---------- Material for this task

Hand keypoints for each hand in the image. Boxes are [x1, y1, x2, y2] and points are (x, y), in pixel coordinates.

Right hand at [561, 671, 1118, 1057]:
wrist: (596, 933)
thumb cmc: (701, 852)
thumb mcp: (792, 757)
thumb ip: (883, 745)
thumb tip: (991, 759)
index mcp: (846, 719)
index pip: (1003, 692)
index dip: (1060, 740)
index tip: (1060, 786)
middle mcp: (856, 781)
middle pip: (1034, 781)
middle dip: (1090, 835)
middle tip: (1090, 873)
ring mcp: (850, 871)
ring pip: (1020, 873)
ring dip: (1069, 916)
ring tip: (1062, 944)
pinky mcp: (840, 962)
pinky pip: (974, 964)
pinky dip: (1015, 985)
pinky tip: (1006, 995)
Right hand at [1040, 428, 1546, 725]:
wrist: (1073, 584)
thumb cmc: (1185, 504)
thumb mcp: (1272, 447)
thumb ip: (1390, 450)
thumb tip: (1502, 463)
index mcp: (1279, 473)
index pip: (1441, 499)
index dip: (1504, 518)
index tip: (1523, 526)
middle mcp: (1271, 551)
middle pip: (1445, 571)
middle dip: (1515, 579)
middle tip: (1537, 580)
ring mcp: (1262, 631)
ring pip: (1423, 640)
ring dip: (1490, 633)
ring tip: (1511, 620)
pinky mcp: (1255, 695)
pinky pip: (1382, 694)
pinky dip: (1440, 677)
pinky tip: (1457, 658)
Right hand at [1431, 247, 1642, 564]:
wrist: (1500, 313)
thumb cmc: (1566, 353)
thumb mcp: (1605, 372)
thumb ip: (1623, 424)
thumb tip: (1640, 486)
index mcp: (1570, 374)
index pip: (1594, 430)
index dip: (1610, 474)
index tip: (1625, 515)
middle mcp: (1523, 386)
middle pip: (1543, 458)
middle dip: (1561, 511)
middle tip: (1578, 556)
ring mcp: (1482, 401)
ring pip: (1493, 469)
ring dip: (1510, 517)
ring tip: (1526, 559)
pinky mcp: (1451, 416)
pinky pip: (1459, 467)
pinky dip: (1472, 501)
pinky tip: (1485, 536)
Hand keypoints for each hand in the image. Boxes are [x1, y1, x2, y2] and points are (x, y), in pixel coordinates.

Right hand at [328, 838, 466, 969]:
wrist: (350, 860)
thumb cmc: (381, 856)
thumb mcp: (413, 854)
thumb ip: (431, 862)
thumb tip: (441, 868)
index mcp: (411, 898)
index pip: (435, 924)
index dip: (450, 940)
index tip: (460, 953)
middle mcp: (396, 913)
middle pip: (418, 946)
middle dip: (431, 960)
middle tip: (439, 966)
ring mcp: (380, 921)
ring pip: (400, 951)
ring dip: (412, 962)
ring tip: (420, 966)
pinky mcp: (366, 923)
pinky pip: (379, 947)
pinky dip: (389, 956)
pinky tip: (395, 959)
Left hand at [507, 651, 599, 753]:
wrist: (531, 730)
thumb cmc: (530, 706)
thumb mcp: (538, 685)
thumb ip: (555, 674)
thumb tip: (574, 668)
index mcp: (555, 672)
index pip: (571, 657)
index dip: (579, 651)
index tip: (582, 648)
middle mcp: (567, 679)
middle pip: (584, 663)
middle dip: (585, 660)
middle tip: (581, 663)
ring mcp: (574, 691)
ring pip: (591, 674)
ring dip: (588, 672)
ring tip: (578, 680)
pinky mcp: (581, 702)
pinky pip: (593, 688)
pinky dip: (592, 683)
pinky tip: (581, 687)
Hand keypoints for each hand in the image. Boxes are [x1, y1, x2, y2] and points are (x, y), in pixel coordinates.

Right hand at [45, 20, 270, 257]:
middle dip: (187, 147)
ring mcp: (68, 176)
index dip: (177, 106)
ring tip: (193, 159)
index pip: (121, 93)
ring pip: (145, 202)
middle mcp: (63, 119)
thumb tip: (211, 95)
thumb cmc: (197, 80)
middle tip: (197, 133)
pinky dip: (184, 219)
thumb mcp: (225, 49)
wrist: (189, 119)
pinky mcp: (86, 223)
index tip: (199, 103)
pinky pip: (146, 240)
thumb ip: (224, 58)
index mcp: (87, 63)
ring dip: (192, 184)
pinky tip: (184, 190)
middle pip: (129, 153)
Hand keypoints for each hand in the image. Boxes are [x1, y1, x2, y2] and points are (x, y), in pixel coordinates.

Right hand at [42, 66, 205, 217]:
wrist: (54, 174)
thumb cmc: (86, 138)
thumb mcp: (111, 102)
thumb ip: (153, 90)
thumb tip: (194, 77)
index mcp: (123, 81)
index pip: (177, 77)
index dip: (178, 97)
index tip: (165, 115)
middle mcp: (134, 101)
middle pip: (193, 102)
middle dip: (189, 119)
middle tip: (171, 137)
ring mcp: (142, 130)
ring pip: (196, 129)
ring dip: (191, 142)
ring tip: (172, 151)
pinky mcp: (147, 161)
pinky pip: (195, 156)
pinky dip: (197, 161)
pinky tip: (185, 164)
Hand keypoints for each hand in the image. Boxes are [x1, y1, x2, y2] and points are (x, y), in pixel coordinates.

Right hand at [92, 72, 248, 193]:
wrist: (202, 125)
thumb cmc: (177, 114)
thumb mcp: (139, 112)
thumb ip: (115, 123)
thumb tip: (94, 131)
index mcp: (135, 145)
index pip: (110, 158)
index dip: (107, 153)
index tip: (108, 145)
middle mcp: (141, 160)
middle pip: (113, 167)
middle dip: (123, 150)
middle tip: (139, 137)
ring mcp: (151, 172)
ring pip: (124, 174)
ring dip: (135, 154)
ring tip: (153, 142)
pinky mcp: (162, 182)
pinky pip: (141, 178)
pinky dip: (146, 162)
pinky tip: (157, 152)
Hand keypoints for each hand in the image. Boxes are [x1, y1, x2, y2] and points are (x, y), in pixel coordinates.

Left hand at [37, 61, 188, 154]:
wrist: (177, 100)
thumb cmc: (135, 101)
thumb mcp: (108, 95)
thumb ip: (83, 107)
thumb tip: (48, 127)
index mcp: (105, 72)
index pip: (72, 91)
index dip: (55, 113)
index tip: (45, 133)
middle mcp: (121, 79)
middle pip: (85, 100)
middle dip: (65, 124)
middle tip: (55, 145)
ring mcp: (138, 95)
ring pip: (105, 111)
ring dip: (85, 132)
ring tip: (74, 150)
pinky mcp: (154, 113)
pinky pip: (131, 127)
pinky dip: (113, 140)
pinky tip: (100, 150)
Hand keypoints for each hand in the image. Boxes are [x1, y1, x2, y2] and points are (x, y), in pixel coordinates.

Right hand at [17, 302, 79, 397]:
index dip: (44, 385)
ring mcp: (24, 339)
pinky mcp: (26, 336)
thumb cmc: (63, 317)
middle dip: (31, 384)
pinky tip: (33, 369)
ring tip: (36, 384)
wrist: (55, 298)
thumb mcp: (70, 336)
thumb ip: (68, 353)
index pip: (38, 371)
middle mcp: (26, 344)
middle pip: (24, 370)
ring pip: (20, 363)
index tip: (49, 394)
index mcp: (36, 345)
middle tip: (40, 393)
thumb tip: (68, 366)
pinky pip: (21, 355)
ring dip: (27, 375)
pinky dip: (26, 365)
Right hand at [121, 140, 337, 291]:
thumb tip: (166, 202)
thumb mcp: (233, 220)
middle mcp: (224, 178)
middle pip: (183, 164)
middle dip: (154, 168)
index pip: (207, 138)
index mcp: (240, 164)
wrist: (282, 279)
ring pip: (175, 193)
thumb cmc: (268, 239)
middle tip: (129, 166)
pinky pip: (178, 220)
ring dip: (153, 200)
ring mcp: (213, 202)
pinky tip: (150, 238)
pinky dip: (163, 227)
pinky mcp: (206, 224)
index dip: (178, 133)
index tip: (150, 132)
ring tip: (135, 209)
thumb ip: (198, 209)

--------------------

What is being asked
Above are the entries. Output exactly the lines beginning with the line that has "thumb cmc: (1566, 353)" and ending with the line that has "pinky tip: (1485, 536)".

Task output
thumb cmc: (1566, 353)
thumb mcp: (1605, 372)
thumb ip: (1623, 424)
thumb tip: (1640, 486)
index mcp: (1570, 374)
index pip: (1594, 430)
index dip: (1610, 474)
index tip: (1625, 515)
middle mcp: (1523, 386)
middle pip: (1543, 458)
middle dip: (1561, 511)
middle tip: (1578, 556)
ring mcp: (1482, 401)
ring pip: (1493, 469)
ring dip: (1510, 517)
ring tip: (1526, 559)
pinky mcp: (1451, 416)
pinky pip: (1459, 467)
pinky dip: (1472, 501)
pinky tip: (1485, 536)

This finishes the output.